Paris is beyond fed up with Airbnb

The City of Love has lost any love for Airbnb.

Paris is threatening to take home-sharing company Airbnb to court if it doesn’t take down hundreds of listings for apartments whose owners have failed to register with local authorities, AFP reports:

Mayor Anne Hidalgo’s deputy in charge of housing, Ian Brossat, told AFP the city had written to five holiday rental sites—Airbnb, HomeAway, Paris Attitude, Sejourning and Windu—to demand they remove properties whose owners have defied the city’s new registration requirements.

If they do not comply the city will take legal action, he added.

As of July, Paris was Airbnb’s biggest city, with 65,000 homes. That same month, the city council voted to require hosts to register with the town hall before listing an apartment for a short-term rental on Airbnb or similar website, beginning Dec. 1.

The city council vote followed a report in January from the Paris mayor’s office that blamed Airbnb for population declines in the heart of the city. Airbnb “has been a catastrophe for central Paris,” 1st arrondissement mayor Jean-François Legaret told Le Parisien at the time. Paris lets people rent out their primary residence for at most 120 days a year.
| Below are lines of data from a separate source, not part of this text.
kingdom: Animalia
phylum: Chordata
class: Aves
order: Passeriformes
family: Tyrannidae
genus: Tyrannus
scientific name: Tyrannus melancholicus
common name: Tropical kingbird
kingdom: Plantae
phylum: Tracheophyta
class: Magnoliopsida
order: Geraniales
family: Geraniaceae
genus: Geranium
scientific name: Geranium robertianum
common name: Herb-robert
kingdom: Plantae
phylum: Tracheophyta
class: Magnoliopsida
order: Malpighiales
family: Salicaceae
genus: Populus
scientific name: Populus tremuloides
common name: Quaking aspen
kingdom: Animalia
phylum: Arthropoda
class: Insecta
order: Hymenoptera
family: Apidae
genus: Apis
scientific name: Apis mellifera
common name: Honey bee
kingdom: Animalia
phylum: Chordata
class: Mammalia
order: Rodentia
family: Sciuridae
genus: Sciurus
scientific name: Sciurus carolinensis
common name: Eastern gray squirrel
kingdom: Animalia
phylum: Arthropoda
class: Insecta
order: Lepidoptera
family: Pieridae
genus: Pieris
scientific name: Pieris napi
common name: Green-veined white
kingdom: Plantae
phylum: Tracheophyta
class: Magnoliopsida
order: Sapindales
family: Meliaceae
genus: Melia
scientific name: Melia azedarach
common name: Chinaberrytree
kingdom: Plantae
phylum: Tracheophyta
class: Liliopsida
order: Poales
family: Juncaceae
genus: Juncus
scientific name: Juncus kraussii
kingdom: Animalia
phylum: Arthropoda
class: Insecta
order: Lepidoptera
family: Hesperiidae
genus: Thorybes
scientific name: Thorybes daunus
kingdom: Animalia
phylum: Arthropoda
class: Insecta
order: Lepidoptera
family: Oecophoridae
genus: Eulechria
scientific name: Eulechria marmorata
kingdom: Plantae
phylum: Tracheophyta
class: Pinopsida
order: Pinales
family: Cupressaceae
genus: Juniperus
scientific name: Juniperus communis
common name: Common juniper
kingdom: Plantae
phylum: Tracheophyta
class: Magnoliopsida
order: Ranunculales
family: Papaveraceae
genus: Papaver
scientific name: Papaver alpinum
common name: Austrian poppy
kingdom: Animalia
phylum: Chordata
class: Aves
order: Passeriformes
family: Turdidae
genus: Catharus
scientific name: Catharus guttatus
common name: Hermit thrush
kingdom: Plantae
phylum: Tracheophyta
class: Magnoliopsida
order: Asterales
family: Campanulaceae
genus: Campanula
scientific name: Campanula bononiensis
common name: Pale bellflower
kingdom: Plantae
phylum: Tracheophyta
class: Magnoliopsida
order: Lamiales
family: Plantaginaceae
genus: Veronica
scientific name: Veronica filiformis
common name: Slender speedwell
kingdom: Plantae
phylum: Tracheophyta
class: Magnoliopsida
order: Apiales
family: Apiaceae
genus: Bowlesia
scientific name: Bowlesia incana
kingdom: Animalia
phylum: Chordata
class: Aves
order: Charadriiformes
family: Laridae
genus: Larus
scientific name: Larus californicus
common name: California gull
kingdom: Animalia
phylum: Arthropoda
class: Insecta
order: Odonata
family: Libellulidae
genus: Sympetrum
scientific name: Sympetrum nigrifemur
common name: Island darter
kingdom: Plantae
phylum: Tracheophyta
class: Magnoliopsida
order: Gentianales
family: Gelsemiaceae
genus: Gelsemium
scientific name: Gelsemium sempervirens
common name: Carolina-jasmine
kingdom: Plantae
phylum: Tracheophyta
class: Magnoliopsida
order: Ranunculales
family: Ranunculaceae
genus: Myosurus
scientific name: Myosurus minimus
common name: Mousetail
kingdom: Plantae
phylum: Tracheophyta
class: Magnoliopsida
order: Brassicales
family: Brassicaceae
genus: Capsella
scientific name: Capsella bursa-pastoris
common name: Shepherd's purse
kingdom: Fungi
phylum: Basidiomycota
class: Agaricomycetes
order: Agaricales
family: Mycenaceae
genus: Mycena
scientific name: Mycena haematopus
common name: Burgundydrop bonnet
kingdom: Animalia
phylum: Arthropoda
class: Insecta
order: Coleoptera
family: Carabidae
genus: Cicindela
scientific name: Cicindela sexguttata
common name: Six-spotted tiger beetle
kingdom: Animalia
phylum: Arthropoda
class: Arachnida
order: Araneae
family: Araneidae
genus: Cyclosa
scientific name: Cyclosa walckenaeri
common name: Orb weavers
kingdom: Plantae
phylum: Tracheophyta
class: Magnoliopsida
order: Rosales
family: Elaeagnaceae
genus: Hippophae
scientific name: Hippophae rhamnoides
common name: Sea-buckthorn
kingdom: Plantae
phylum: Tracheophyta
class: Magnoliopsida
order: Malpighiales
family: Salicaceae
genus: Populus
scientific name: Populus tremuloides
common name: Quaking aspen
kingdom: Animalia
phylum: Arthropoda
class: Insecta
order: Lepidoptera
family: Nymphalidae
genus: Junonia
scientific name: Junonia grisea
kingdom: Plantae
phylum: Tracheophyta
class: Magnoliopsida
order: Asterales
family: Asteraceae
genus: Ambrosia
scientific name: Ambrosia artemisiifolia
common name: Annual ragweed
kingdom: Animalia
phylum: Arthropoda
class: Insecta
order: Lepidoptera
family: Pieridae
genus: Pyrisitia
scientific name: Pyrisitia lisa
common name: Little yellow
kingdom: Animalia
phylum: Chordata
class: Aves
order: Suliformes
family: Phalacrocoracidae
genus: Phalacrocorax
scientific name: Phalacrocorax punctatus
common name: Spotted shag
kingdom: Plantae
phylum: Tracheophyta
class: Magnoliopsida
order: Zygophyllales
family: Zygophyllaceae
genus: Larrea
According to AFP, only 11,000 properties have been registered with Paris so far, less than a fifth of total listings. Paris officials have reportedly flagged around 1,000 Airbnb ads that are violating local regulations, plus a hundred or so each on four competing platforms. Owners who fail to register their apartments or exceed the legal limit can be fined up to €50,000 (about $59,000).

Airbnb couldn’t immediately be reached for comment.

Last month, ahead of the registration rule kicking in, Airbnb said it would automatically limit hosts in central Paris to renting their apartments for 120 days a year, in line with the city’s cap. Paris officials were unimpressed with this gesture, as Airbnb only volunteered to enforce the 120-day limit in the first four arrondissements, which don’t include tourist-heavy neighborhoods like Montmarte or the Left Bank.

“The law says illegal listings should be removed in all the arrondissements,” Brossat tweeted on Nov. 14. “Last I heard, the law of profit doesn’t trump the laws of the Republic.”

Airbnb, founded in 2008, used to flout home-rental regulations aggressively. In 2016 and 2017, the rules started catching up with it, from Paris to Barcelona to Santa Monica, California.

One concern for Airbnb is that these regulatory scuffles are starting to scare hosts and guests away from the brand. In November, analysts at Morgan Stanley noted a “surprising” slowdown in new Airbnb users in the US and Europe, citing increased privacy and safety concerns.

“Typically consumers become more comfortable with emerging technologies as awareness/testing/adoption grow,” Morgan Stanley’s analysts wrote. “This doesn’t appear to be happening for Airbnb.”